Since an investment in AIFs is generally manifold higher than an investment in a regular Mutual Fund, they are mostly invested in by High Net work Individual (HNIs). The Stock Exchange Board of India (SEBI) has categorised AIFs into three broad categories, and understanding them should give us a better understanding of the Alternative Funds scenario in the country presently.

AIF scenario in the country

Since its inception in 2012, AIFs in India have seen unprecedented growth and investments in them have steadily gained a lot of traction, with the number of investors increasing year on year. Furthermore, hedging strategies are allowed to be incorporated into Alternative Funds, unlike mutual funds, where there is no scope for implementing similar strategies.

As of 2017, AIFs were regarded as the second most active sector in India. The reason for this high spur of activity within the industry was because of the Indian Government’s allocation of Rs 20,000 Crores to the National Infrastructure Investment Fund. By September of 2020, AIFs managed to raise investments worth a whopping figure of nearly $27 Billion, with a 74.4% compund annual growth rate (CAGR) between the years 2014-20.

However, in India, AIFs are not allowed to invite public investors for subscribing to their securities. Instead, they are privately pooled and raise funds specifically using private investment vehicles only. The minimum corpus for an AIF stands at a high $2.7 million, and the same for an angel fund corpus is at $1.4 million.

In it’s current state, AIFs can be broadly categorised into three sections, which also showcase their market size.

Category I AIF

Category I AIFs are funds that operate with the strategy of investing in a startup or venture in an early stage. SMEs or social ventures, which the government considers to be desirable by the society, are a part of category I AIFs. 

Category I AIFs generally tend to have a positive spillover effect on the economy of the country, due to which SEBI, and the Indian Government, along with other regulators sometimes consider providing concessions and incentives to these AIFs. 
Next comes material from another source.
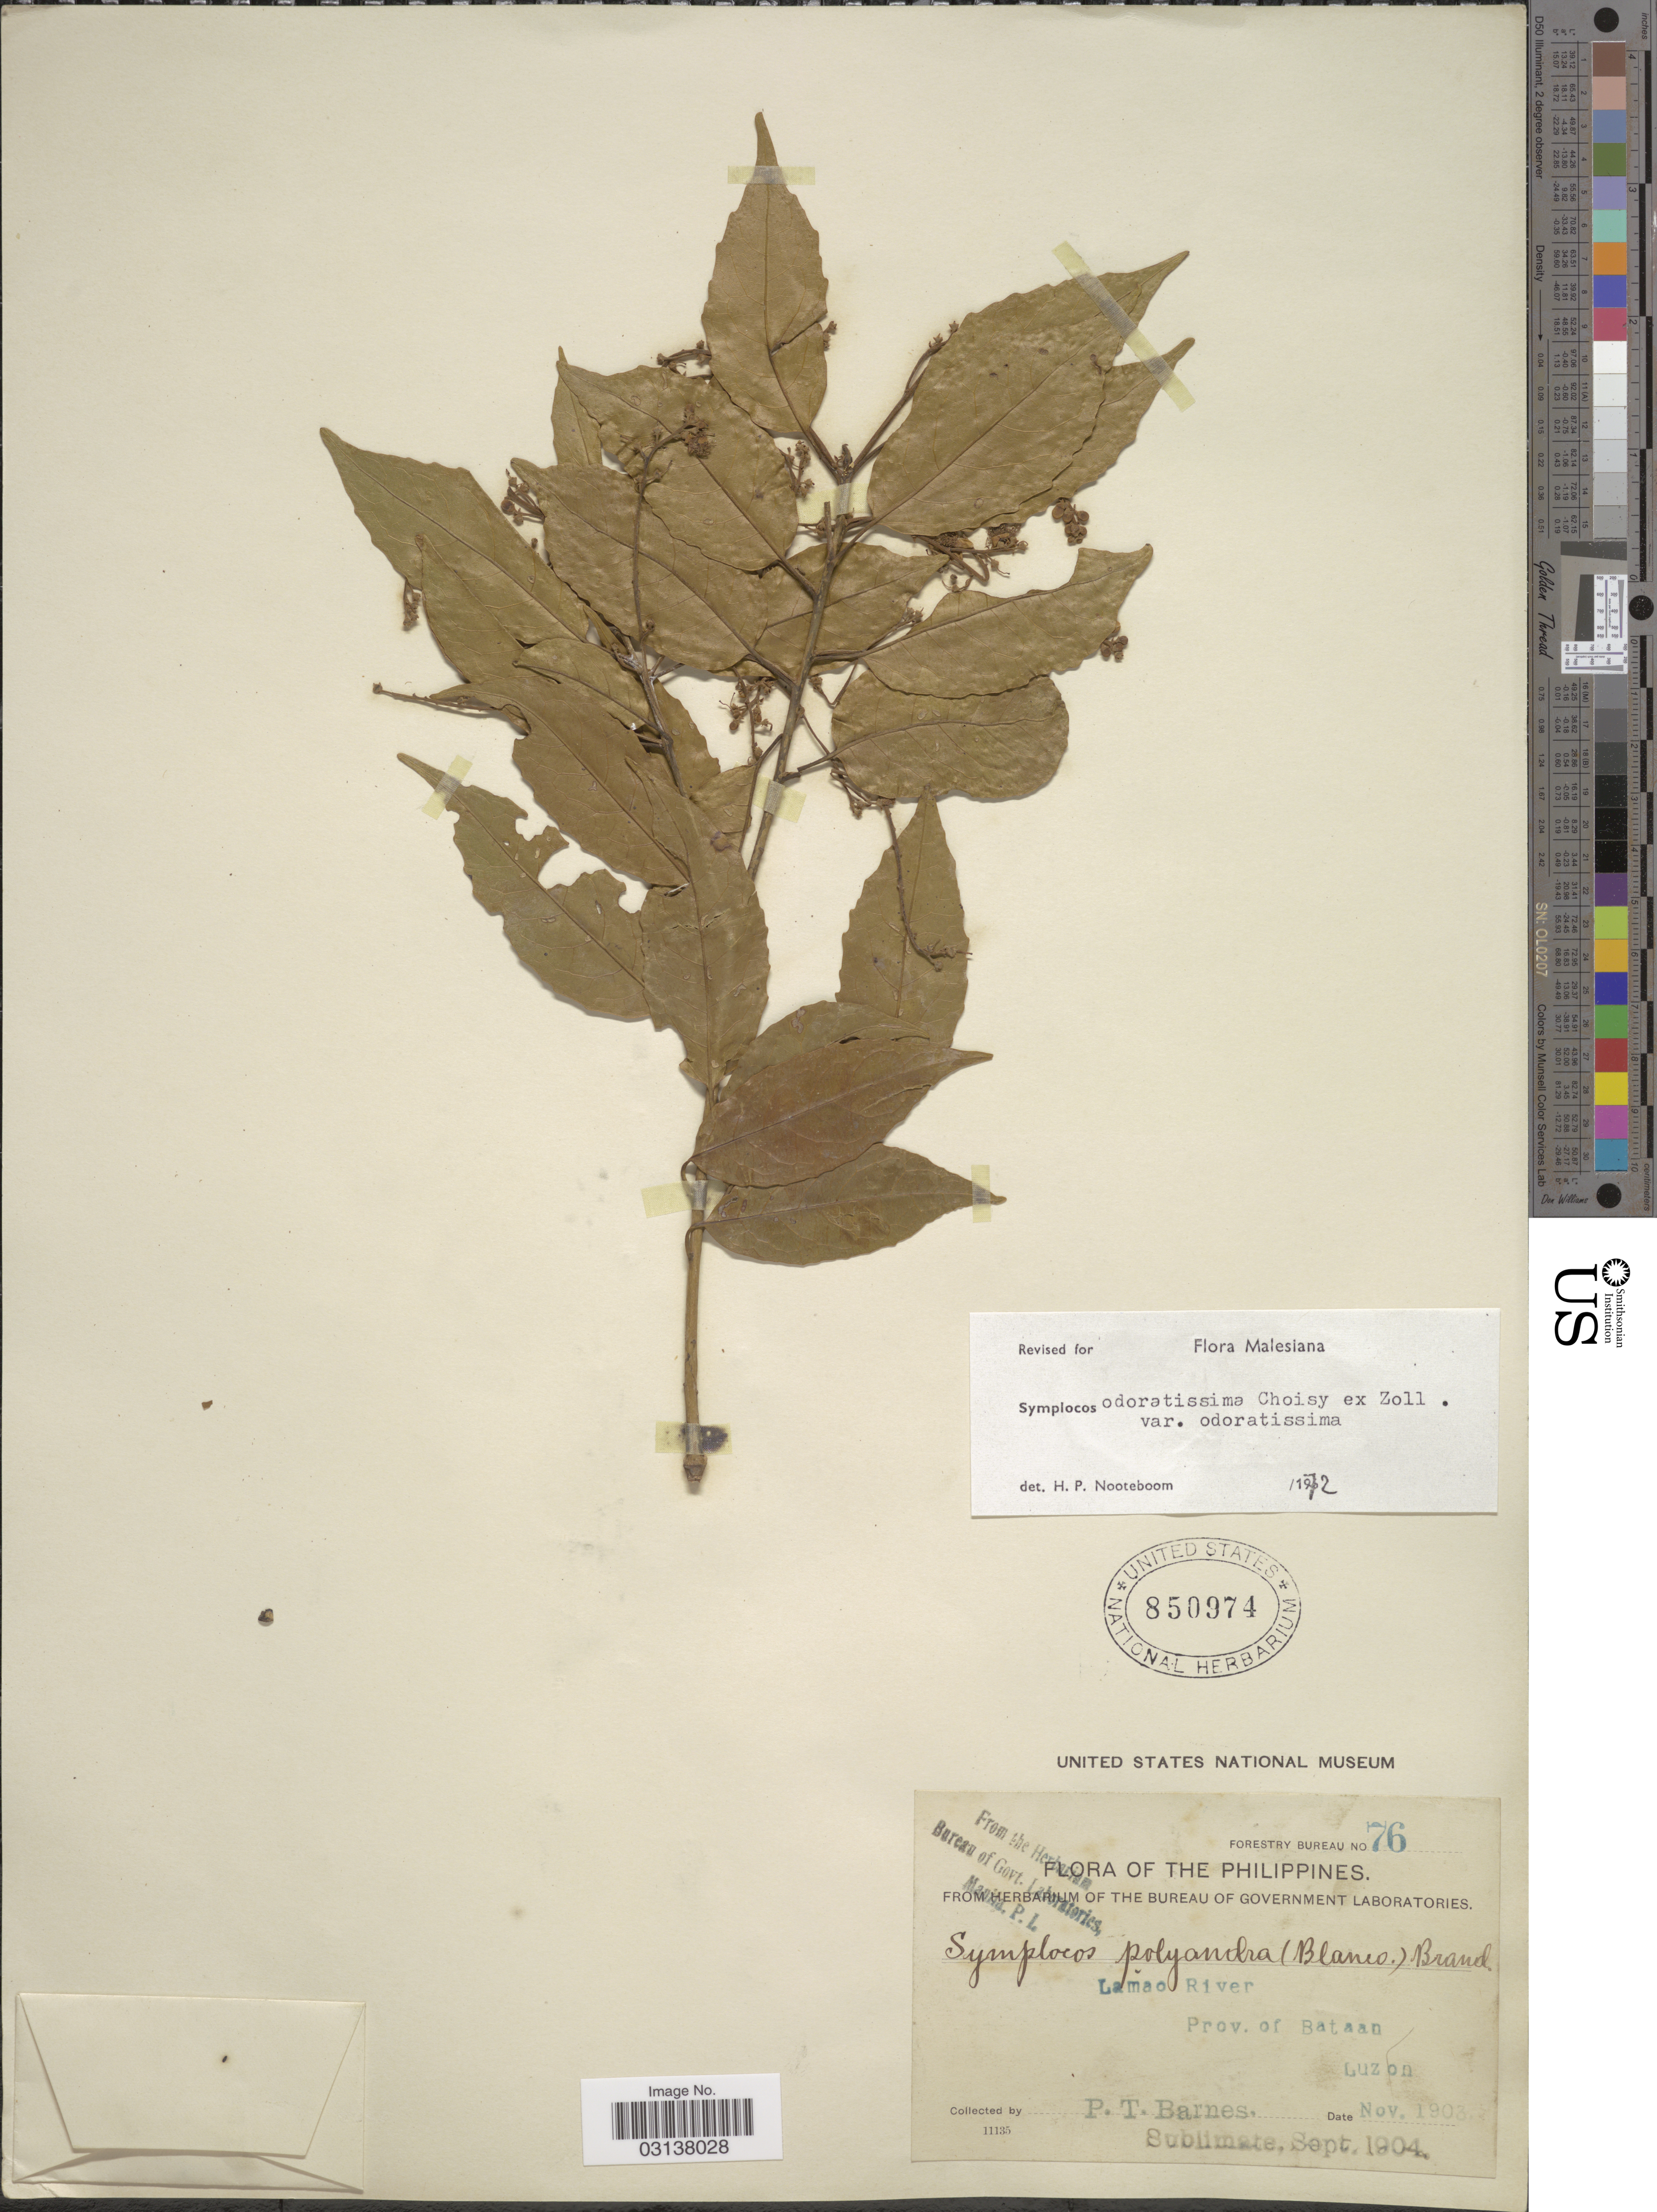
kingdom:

Under the regulatory framework, Category I AIFs may be sub-categorised into venture capital funds, infrastructure funds, social venture funds and so on.

Category II AIF

Alternative Investment Funds that have a motive of investing in multiple securities, that comprise both equity and debt, can be put under Category II AIFs. These funds cannot be put under Category I or Category III by SEBI and other regulators, and are not given any particular concession or incentives by the Government for investing in these funds. However, Category II AIFs are the largest component of the Indian AIF industry, and alone makes up for nearly 77% of the same. Close ended funds like private equity funds, debt funds and fund of funds can be considered to be Category II AIFs.

Category III AIF

This category of Alternative Investment Funds undertake complex strategies and diverse trading methods to get short term returns on their capital. These can be open ended as well as close ended funds, which have the option of making an investment in both listed and unlisted derivatives. Unlike conventional investments, they are less regulated and hence do not have the requirement of publishing their information on a regular basis. However, like Category II AIFs, the AIFs in Category III are also exempt from all forms of incentives and concessions from the government and other authorities. Hedge funds can be said to be an example of a category III AIF.
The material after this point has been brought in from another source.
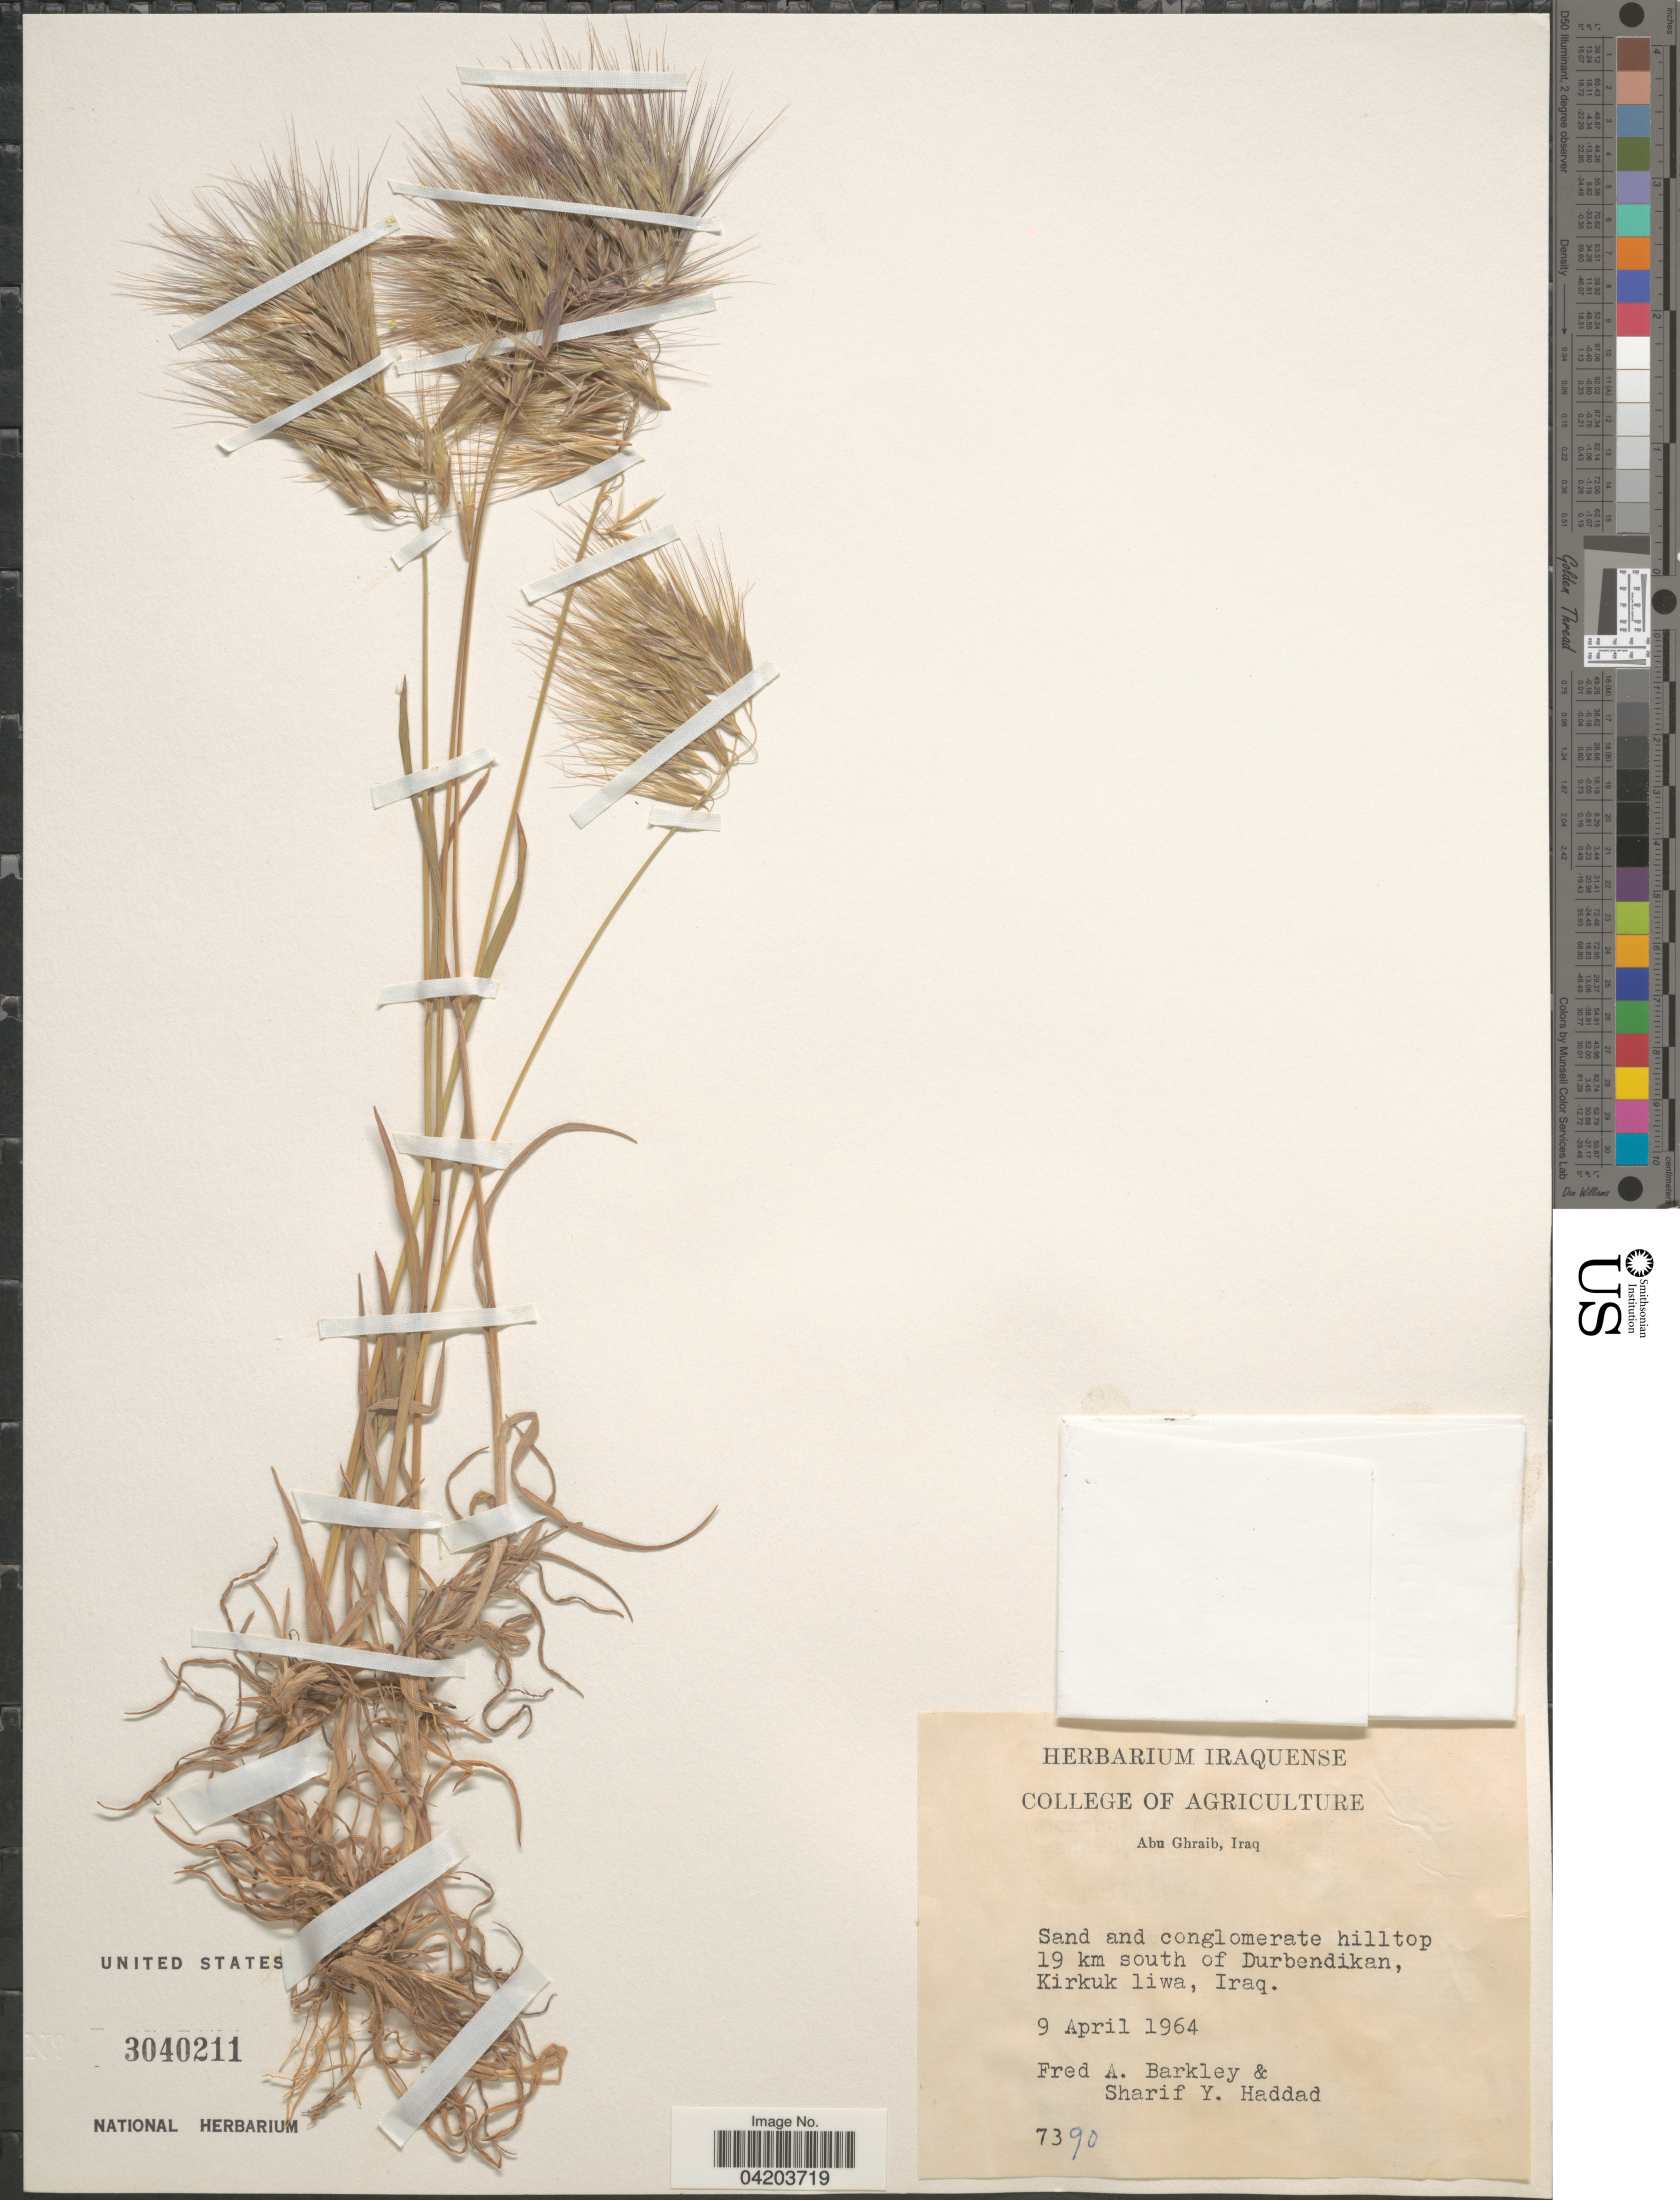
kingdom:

While AIFs raise funds from high profile private investors, there are taxation rules that apply to these funds. Category I and II AIFs are exempt from taxes, and the fund itself does not have to bear taxes based on its earnings. However, the investors, on the other hand have to pay taxes based on their respective tax slabs. Investors have to pay a tax ranging from 10% to 15% based on the holding period, provided there has been capital gained from the stocks.

The Category III AIFs fall under the highest tax slab at the fund level, with the rate standing at 42.7%. The investors are given their returns post the deduction of relevant taxes.